*Brief 1:*
List every notation that the Heisenberg group excerpt introduces with the phrase "we set" or "we will write."
*Brief 2:*
Carry on with the Heisenberg group excerpt from the point where it stops.

*Excerpted text:*
================================

Note that $\|\!\cdot\!\|_{\mathbb{H}}$ is 1-homogeneous with respect to the anisotropic dilation $p \mapsto \lambda p = (\lambda z, \lambda^2 t)$ , $\lambda >0$ . The metric d is sometimes called the Korányi metric.

Given $p\in{\mathbb{H}}^n$ and $r>0$ we set

\begin{equation*} B(p,r)=\left\{q\ |\ d(p,q)\le r \right\},\quad U(p,r) = \left\{q\ |\ d(p,q)< r \right\}.\end{equation*}

For $\alpha>0$ we will write $\mathcal{H}^{\alpha}$ to denote the usual $\alpha$ -dimensional Hausdorff measure with respect to metric d. For $A\subset{\mathbb{H}}^n$ we set $\text{dim}_H(A)$ to be the Hausdorff dimension of A.

It follows easily from the definition of the Korányi metric that for all $p\in{\mathbb{H}}^n$ and $r>0$ we have

(2·2) \begin{equation} \mathcal{H}^{2n+2}(B(p,r)) = \mathcal{H}^{2n+2}(B(0,1))\, r^{2n+2}.\end{equation}

Thus, even though the topological dimension of ${\mathbb{H}}^n$ is $2n+1$ , the Hausdorff dimension of ${\mathbb{H}}^n$ is equal to $2n+2$ . For the sake of brevity we set $D\;:\!=\;2n+2.$ Usually one denotes the Hausdorff dimension of ${\mathbb{H}}^n$ by Q, but we have decided to save that letter for cubes; hence the non-standard notation.

It is also easy to check that if $\mathcal{L}^{2n+1}$ denotes the usual Lebesgue measure on $\mathbb{R}^{2n+1}\simeq {\mathbb{H}}^n,$ then we have a constant $C>0$ such that

(2·3) \begin{equation} \mathcal{L}^{2n+1}=C\mathcal{H}^{D}.\end{equation}

2·2. Heisenberg Riesz transform

Recall that, for a function $u \;:\; {\mathbb{H}}^n \to \mathbb{R}$ , the horizontal gradient of u is given by

\begin{align*} \nabla_{\mathbb{H}} u \;:\!=\; \left( X_1 u,...,X_n u, Y_1 u, ..., Y_n u \right),\end{align*}

where the vector fields $X_1,\dots,X_n,Y_1,\dots, Y_n$ and ${\partial}/{\partial t}$ represent the left invariant translates of the canonical basis at the identity. In particular, $X_1,\dots,X_n,Y_1,\dots, Y_n$ span the horizontal distribution in ${\mathbb{H}}^n$ .

================================

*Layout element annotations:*
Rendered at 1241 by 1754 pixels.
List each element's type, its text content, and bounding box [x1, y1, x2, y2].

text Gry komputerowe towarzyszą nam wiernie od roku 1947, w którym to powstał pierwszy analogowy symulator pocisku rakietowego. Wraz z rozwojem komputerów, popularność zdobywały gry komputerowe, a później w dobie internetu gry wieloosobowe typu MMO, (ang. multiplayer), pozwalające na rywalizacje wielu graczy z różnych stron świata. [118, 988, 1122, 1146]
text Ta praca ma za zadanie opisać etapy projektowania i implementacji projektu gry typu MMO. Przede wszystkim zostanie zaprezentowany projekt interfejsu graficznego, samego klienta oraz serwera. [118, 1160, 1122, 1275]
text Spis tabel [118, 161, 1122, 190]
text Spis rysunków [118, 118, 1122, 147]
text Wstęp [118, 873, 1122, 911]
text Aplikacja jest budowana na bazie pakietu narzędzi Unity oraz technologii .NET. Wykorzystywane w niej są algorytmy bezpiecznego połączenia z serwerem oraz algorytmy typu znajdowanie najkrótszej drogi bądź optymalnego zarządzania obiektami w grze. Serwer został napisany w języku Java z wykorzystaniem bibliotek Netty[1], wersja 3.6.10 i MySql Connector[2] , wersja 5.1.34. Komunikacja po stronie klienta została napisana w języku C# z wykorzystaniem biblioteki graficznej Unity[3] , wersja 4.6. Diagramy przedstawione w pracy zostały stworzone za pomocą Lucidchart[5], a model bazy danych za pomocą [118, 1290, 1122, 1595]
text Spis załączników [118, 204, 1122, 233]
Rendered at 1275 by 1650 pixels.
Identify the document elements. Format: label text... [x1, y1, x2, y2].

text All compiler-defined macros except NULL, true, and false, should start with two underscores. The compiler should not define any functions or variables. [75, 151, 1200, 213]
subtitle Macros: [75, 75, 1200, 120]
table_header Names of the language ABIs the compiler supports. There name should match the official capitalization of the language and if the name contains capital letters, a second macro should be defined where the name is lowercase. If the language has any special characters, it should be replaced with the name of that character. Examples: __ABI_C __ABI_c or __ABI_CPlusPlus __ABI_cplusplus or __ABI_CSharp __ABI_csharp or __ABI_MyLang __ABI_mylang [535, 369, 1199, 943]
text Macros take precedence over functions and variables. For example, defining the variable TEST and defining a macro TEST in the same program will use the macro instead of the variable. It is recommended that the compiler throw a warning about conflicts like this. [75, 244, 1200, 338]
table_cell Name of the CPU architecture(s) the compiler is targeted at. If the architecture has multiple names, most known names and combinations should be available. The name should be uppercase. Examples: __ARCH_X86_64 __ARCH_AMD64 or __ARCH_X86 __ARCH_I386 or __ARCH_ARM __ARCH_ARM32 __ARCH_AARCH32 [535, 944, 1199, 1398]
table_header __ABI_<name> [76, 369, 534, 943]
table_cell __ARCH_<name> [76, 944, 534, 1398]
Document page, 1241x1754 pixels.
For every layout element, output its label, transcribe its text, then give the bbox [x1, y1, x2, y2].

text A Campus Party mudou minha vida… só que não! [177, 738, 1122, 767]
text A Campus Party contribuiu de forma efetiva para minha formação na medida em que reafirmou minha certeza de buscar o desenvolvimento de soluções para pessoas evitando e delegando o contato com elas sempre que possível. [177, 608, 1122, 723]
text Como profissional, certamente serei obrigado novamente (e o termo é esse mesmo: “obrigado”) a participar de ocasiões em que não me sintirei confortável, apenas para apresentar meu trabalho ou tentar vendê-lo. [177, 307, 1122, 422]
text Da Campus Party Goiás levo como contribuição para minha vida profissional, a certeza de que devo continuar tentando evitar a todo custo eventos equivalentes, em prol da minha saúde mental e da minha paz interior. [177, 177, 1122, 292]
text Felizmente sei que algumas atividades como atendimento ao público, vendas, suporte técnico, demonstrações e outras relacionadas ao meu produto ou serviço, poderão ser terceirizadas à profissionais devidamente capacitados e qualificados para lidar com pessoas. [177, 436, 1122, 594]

================================

*Output 1:*
- $B(p,r)$, the closed ball $\left\{q\ |\ d(p,q)\le r \right\}$
- $U(p,r)$, the open ball $\left\{q\ |\ d(p,q)< r \right\}$
- $\mathcal{H}^{\alpha}$, the usual $\alpha$-dimensional Hausdorff measure with respect to metric d
- $\text{dim}_H(A)$, the Hausdorff dimension of A
- $D$, defined as $2n+2$

*Output 2:*
The Heisenberg sublaplacian $\Delta_{\mathbb{H}}$ is given by $\sum_{i=1}^n X_i^2 + Y_i^2$ , and its fundamental solution is

\begin{align*} G(p) \;:\!=\; c_n \|p\|_{\mathbb{H}}^{2-D}.\end{align*}

The $(D-1)$ -dimensional Riesz kernel in ${\mathbb{H}}^n$ , first considered in [ Reference Chousionis and MattilaCM12 ], is given by $K(p)=\nabla_{{\mathbb{H}}} G(p).$ The Riesz transform is formally defined as

\begin{align*} R_\mu f (p) = \int_{\mathbb{H}^n} K(q^{-1}\cdot p)f(q) \, d\mu(q).\end{align*}

Since it is not clear whether the integral above converges, one considers the truncated Riesz transform given by the formula

\begin{align*} R_{\mu, \delta}f(p)= \int_{{\mathbb{H}}^n \setminus B(p,\delta)} K(q^{-1}\cdot p)f(q)\ d\mu(q),\end{align*}

for $\delta>0$ . We say that $R_{\mu}$ is bounded on $L^2(\mu)$ if the truncated operators $R_{\mu, \delta}$ are bounded on $L^2(\mu)$ uniformly in $\delta>0.$

One can easily check that the Riesz kernel is actually equal to

\begin{align*} & K(z, t) \\[5pt] & = n\, \left( \frac{ -2x_1 |z|^2 + 8y_1 t }{\|(z,t)\|_{\mathbb{H}}^{2n+4 }}, \,\cdots , \frac{ -2x_n |z|^2 + 8y_n t }{\|(z,t)\|_{\mathbb{H}}^{2n+4 }}, \, \frac{ -2y_1 |z|^2 - 8x_1 t }{\|(z,t)\|_{\mathbb{H}}^{2n+4}}, \cdots , \frac{ -2y_n |z|^2 - 8x_n t }{\|(z,t)\|_{\mathbb{H}}^{2n+4}} \right).\end{align*}

Hence,

(2·4) \begin{align} |K(z,t)|^2 = n^2 \, \frac{ 4 |z|^2 }{(|z|^4 + 16t^2)^{n+1}}.\end{align}

This implies the curious fact that $|K(z,t)| \leq C$ whenever

(2·5) \begin{align} |z| \leq \, 16 |t|^{n+1},\end{align}

which is a ‘paraboloidal’ double cone around t-axis with vertex at the origin. This fact will play a key role in the subsequent analysis.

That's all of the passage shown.